# looking for elastic vine ties?



## srcorndog (Mar 8, 2014)

Any one know a supplier for elastic or rubber vine ties?
Thanks


----------



## grapeman (Mar 8, 2014)

Orchard Valley Supply http://www.orchardvalleysupply.com/ovsstore/pc/Vine-Plant-Tying-Supplies-c23.htm
and Midwestern Vineyard Supply http://www.midwestvineyardsupply.com/ProductList.asp?categoryid=3&subcatid=55&cat=T%2DBand+Training+Bands&Type=False
both carry the rubber vine ties in a variety of sizes and weights.


----------



## srcorndog (Mar 8, 2014)

I have been using the plastic strips with the stapler it seems like it is girdeling my vines. 
Thanks for your help
Charlie
The Vineyard at Hominy Creek


----------



## srcorndog (Mar 8, 2014)

Sorry Grapeman what I'm looking for comes on a roll it is 1/8 inch in size you cut to fit. Pretty neat stuff it allows the vine to grow with out any girdeling.
Charlie


----------



## grapeman (Mar 9, 2014)

The same companies supply that material also. I figured you could look up exactly what you want from the link to the company. I believe you are referring to the Prothec ties or the following
http://www.orchardvalleysupply.com/ovsstore/pc/Prothec-Pliers-49p84.htm
http://www.orchardvalleysupply.com/ovsstore/pc/AgriFlex-Tube-Tie-c105.htm


----------



## srcorndog (Mar 9, 2014)

agri-flex tube ties this was what I was looking for it comes in 500 or 1000 feet.
Thanks Grapeman for your help.
I live in georgia and most suppliers for vineyard are in the north east or california make it costly to purchase metal line post or wire. I have become friends with Tractor supply only if they would start stocking vineyard line post.
Thanks again


----------

▶ [Action item A]:
Answer these questions using the forum thread on vine ties:
(i) Which two suppliers does grapeman name in the first reply?
(ii) What size does srcorndog give for the material that comes on a roll?
(iii) In what lengths do the agri-flex tube ties come?
▶ [Action item B]: Copy the part of the forum thread on vine ties verbatim, starting at "The same companies" and ending at "srcorndog (Mar 9, 2014)".

Keypoint text descriptions:

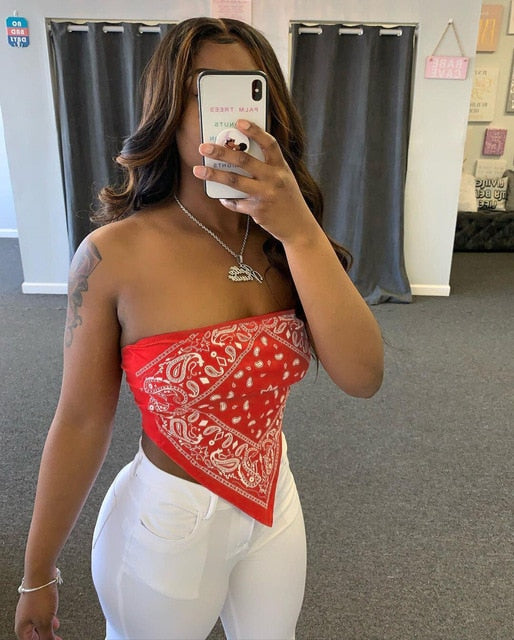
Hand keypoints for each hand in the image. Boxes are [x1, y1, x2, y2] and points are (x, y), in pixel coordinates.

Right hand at [15, 589, 61, 639]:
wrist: (40, 575)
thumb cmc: (39, 596)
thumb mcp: (45, 622)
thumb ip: (46, 635)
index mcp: (22, 628)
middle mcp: (23, 618)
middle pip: (33, 634)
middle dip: (44, 636)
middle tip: (55, 638)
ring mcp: (29, 608)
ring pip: (37, 622)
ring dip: (47, 627)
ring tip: (55, 629)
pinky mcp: (35, 599)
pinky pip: (41, 612)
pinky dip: (48, 617)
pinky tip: (54, 616)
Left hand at [193, 119, 317, 244]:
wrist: (298, 226)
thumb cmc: (287, 198)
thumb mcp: (283, 178)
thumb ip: (266, 166)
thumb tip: (238, 154)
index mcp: (281, 167)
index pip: (269, 144)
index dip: (255, 131)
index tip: (239, 122)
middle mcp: (274, 179)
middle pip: (244, 161)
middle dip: (221, 152)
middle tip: (203, 147)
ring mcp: (265, 195)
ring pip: (234, 181)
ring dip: (214, 175)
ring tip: (198, 170)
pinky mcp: (257, 210)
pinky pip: (236, 202)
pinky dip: (227, 199)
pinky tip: (222, 196)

▶ [Solution A]:
(i) Orchard Valley Supply and Midwestern Vineyard Supply
(ii) 1/8 inch
(iii) 500 or 1000 feet

▶ [Solution B]:
The same companies supply that material also. I figured you could look up exactly what you want from the link to the company. I believe you are referring to the Prothec ties or the following
http://www.orchardvalleysupply.com/ovsstore/pc/Prothec-Pliers-49p84.htm
http://www.orchardvalleysupply.com/ovsstore/pc/AgriFlex-Tube-Tie-c105.htm


----------



## srcorndog (Mar 9, 2014)